Influencing change to help the community
As the impacts of COVID-19 arose during this project, the Capital One volunteers also showed immense flexibility and dedication to helping Trilogy. This often meant spending all day working on their urgent and evolving work duties in the new Work From Home environment, then convening during their lunch breaks or in the evening hours to work on the volunteer project. For Travis, it felt like a blast from the past. He shared “slipping back into late nights was easy after having done consulting, I just jumped right into it.”
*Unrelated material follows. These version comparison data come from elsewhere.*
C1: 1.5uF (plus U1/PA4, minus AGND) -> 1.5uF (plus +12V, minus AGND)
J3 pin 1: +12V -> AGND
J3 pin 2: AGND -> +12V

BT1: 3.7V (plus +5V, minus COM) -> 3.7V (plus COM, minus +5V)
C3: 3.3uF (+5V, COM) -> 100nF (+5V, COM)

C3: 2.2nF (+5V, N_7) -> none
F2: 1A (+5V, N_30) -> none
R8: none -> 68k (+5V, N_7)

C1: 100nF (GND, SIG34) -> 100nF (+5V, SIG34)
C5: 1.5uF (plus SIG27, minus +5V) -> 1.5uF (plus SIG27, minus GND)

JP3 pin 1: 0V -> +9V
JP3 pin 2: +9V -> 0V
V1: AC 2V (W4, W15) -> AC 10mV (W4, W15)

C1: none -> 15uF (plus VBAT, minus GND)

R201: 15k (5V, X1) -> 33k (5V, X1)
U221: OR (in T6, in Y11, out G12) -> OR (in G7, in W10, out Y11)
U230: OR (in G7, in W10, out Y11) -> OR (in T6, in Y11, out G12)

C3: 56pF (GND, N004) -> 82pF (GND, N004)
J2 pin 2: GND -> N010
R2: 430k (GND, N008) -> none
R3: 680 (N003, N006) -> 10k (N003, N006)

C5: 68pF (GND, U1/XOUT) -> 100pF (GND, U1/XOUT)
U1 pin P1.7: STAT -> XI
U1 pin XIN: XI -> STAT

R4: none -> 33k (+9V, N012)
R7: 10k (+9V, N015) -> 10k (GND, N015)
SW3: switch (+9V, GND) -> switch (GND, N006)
All three volunteers agree that it was all well worth the effort to help the startup improve their process, while gaining new experience putting their product skills to work outside of their daily tasks. Due to the stay at home orders issued across the country and the shift to distance learning, Trilogy’s services are in high demand. Making their onboarding process easy to understand and complete was hugely important. This gave the volunteers additional fuel to finish the project strong.
What advice would they offer to others considering using their professional skills to volunteer? “Don’t discredit or discount what you can offer. Don’t count yourself out if you don’t think you have the right skills, even if you’re not the most skilled person in your own mind, you can still help. Plus, you’ll gain experience and knowledge to help grow your own career, it’s worth the late nights,” shared Brett. “Invest in yourself while investing in others,” Michelle added. Travis even shared that the suggestions and ideas they developed here will help him in a project he is working on for his own duties at Capital One and he can directly apply some of the process improvements they suggested to Trilogy in his own work.
By putting their skills to work, the volunteers were able to not only help Trilogy but to also help themselves and learn new skills to better their own career efforts. While it may be tough to find open space in a packed work schedule to volunteer, these folks prove that it is very much worth the effort and time you put into it to help and grow yourself and others.